Before menopause the chance of developing a heart disease increases

Jul 2, 2008 08:36 GMT  ·  By

A new study carried out by researchers at the New York Presbyterian Hospital/Weill Cornell Medial Center reveals that women don't respond as well as males do to drug treatment, such as losartan and atenolol, against cardiovascular diseases although the two drugs are successful in reducing the blood pressure in all patients regardless of gender. Losartan and atenolol are generally used to treat left-ventricular hypertrophy, which is manifested through an increase in the mass of the left ventricle of the heart, leading to future heart diseases.

Currently, heart disease is the main cause of death in Western countries regardless of gender, albeit the study shows that before menopause women have a much greater chance of developing a heart disease than men, thus increasing the risk later in life.

"Women have a greater chance of dying of their first heart attack and from stroke, and they tend to have more cardiovascular problems later in life compared with men. Certain tell-tale indicators of high-blood pressure, like LVH regression, clearly show that men and women do not respond the same to hypertension drugs," says lead author of the study Dr. Peter M. Okin, cardiologist at New York Presbyterian/Weill Cornell Center and professor of medicine in the Greenberg Division of Cardiology at Weill Cornell Medical College.

The study monitored the evolution of the conditions of women and men with left ventricular hypertension treated either with losartan or atenolol over a period of five years and concluded that all the subjects achieved a reduction in blood pressure regardless of sex, although men showed a higher degree in the decrease in LVH than women.

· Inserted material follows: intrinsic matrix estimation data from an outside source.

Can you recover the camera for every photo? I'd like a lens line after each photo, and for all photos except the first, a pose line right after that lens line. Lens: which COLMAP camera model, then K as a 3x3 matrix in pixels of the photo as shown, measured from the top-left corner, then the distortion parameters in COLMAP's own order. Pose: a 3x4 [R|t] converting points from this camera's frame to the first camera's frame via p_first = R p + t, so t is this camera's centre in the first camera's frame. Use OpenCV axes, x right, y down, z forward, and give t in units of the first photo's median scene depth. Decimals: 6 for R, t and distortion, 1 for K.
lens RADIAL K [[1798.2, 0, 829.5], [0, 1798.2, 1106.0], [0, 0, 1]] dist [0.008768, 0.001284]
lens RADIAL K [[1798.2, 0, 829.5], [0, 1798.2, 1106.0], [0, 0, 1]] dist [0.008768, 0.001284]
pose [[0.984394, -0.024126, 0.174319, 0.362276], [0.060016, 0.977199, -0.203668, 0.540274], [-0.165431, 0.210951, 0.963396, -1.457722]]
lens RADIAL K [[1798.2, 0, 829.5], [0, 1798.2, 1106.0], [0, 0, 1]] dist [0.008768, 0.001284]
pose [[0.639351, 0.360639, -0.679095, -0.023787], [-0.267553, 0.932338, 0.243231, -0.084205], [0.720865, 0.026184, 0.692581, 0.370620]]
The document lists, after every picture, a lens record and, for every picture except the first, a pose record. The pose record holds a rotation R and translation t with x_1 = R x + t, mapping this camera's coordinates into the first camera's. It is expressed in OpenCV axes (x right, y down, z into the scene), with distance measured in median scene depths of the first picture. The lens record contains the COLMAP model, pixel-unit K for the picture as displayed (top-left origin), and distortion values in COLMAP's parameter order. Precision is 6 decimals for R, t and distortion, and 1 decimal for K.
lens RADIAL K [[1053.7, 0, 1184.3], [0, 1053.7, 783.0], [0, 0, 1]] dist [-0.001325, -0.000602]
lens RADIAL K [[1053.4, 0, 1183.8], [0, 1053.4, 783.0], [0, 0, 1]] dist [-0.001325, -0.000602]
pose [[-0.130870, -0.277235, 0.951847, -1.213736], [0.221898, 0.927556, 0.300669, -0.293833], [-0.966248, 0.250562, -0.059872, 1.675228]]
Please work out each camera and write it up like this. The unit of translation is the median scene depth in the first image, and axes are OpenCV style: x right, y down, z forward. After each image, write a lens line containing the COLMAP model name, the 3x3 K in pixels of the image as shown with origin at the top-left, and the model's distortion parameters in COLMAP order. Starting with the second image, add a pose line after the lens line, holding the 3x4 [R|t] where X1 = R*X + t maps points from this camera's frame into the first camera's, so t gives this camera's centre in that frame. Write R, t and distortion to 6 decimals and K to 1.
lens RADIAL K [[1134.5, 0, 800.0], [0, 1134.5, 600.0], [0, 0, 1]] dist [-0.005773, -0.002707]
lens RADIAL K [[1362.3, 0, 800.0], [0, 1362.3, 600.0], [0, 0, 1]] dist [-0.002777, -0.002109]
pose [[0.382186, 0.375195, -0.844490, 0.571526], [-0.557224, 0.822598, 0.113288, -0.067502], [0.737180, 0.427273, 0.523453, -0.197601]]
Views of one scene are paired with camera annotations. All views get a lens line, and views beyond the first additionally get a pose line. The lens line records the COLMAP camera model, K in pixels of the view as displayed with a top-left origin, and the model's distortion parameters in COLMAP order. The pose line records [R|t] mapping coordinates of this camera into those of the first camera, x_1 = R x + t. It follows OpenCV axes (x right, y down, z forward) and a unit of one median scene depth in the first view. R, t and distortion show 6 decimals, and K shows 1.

"LVH is a very serious condition. When the heart's muscle is thicker than it should be, the heart has to work harder. But, there may not be signs or symptoms of LVH for many years, or never at all, making screening with electrocardiography essential," says Dr. Okin. The usual symptoms associated with LVH are chest pain, dizziness, irregular heartbeat, shortness of breath and fainting.

Additionally, not only than LVH reduction evolved differently in men, but measurements also show that the condition in women actually worsened over the five year period. Estimations reveal that women are 32 percent less likely to respond favorably to treatment than men and 15 percent less likely to show any progress at all.

"The observed difference in LVH regression, together with the greater prevalence of LVH, might contribute to the explanation of the steeper increase in the risk of CV events with aging in hypertensive women," wrote the authors of the paper.